> _Work to complete_
Rewrite everything from the start of the rows down to the line containing "Do text(255) and", substituting "gap" for "difference" and leaving all else unchanged.

(Input data)

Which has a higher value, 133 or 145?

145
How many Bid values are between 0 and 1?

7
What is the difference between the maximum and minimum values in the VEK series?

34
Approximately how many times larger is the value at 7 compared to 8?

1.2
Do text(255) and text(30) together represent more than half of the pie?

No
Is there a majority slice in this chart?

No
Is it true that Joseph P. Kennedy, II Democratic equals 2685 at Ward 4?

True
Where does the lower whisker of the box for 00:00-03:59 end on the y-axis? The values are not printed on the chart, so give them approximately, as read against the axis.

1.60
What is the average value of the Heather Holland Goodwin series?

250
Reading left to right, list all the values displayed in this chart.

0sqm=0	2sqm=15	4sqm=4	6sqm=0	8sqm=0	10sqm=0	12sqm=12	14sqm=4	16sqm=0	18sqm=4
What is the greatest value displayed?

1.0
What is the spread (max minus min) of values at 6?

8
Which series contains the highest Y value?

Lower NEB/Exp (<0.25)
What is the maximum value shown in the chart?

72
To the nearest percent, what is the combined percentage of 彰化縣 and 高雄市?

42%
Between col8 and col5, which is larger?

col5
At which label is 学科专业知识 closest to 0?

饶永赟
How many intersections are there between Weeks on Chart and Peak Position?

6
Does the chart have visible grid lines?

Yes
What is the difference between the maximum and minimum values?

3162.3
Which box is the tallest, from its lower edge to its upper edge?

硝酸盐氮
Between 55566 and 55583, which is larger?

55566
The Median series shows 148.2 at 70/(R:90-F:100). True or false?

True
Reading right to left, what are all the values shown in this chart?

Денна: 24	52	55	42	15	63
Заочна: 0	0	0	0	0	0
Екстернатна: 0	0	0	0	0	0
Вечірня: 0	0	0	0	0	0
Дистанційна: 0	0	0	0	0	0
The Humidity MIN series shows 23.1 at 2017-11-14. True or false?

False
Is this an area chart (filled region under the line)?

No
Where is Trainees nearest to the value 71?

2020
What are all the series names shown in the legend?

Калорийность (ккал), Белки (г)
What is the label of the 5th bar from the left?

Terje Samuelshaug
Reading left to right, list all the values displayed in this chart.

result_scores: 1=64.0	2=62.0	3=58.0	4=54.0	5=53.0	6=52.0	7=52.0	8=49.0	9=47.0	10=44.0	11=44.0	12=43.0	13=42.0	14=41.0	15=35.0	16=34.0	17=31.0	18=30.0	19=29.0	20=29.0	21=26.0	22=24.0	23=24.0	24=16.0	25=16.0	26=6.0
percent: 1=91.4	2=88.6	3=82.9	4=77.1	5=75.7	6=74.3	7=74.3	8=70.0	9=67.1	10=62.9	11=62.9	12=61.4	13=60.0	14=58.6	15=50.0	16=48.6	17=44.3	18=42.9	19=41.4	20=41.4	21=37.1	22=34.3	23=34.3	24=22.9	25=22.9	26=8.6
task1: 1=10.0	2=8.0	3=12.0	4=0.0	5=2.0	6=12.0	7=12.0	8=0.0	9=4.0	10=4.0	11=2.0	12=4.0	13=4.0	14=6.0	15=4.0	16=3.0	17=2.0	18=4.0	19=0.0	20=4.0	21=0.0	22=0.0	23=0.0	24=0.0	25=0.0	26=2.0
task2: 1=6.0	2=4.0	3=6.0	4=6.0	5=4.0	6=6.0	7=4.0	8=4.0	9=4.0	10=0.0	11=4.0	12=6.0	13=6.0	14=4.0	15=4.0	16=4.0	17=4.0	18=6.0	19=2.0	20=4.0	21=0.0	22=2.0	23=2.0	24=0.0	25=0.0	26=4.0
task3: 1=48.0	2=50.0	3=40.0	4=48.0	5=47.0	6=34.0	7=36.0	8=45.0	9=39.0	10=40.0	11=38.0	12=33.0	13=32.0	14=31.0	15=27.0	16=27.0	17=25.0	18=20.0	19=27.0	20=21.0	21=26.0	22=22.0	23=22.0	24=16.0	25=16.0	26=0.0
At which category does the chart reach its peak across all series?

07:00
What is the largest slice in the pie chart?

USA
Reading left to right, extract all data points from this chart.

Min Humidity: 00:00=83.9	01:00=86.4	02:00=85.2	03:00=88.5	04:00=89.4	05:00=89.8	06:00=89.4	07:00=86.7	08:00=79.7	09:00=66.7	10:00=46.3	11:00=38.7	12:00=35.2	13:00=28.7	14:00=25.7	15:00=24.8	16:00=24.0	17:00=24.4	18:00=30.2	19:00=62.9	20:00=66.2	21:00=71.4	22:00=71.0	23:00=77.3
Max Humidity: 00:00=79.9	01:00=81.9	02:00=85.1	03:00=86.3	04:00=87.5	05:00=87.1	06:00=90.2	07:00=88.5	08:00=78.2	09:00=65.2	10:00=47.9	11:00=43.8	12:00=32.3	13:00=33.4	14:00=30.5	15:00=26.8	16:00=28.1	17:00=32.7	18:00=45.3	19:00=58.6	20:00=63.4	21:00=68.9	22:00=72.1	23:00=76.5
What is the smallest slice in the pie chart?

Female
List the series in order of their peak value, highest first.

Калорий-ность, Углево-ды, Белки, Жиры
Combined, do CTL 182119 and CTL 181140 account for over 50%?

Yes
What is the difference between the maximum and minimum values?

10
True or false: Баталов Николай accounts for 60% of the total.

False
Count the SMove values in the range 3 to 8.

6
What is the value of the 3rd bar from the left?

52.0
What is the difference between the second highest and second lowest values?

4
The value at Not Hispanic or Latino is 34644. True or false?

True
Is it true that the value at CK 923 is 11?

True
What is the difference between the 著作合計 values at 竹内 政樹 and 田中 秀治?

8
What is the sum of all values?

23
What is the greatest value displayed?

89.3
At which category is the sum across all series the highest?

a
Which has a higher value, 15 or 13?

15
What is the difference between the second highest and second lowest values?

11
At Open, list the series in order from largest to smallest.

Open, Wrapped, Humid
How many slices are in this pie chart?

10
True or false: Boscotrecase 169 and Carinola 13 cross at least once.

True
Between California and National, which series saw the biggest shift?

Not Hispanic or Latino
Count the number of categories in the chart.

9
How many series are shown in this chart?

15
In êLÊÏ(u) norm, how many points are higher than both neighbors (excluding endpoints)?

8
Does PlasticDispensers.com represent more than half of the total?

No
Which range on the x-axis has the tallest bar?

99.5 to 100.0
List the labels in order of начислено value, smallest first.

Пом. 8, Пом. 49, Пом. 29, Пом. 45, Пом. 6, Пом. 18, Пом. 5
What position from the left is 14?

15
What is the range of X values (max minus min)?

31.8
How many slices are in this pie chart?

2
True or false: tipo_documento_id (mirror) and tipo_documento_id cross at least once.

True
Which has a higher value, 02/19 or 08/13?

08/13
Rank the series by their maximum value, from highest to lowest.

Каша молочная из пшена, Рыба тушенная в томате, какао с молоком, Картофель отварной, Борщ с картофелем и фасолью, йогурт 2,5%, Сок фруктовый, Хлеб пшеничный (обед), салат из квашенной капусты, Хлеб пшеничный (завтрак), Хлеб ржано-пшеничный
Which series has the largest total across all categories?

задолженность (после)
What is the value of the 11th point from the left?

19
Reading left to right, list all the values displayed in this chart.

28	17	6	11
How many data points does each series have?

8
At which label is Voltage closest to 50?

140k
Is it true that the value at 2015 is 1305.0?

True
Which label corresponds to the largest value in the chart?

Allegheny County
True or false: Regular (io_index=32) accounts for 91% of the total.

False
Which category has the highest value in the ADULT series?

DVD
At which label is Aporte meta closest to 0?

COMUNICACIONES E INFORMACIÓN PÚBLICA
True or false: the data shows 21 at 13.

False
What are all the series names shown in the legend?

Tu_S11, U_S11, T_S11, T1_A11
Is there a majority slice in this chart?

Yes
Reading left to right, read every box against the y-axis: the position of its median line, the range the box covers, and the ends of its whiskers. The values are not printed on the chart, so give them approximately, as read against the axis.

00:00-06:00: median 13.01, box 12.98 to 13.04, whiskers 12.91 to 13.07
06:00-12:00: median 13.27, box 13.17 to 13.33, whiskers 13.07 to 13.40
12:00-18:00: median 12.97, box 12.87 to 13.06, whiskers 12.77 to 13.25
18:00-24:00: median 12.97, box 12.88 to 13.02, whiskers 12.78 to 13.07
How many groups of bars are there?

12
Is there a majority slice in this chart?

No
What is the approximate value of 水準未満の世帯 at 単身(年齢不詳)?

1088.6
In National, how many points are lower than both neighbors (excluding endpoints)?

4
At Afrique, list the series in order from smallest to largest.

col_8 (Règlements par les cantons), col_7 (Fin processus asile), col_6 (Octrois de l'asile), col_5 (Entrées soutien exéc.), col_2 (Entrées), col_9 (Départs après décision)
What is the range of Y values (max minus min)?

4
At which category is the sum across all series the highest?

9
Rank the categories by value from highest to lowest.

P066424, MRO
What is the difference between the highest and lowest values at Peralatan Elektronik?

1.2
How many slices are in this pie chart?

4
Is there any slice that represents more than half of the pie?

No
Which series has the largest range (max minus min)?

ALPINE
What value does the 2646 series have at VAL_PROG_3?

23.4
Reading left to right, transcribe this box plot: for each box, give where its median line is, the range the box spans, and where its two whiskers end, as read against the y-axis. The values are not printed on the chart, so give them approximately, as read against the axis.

(End Input data)

> _Answer section_
Which has a higher value, 133 or 145?

145
How many Bid values are between 0 and 1?

7
What is the gap between the maximum and minimum values in the VEK series?

34
Approximately how many times larger is the value at 7 compared to 8?

1.2
Do text(255) and text(30) together represent more than half of the pie?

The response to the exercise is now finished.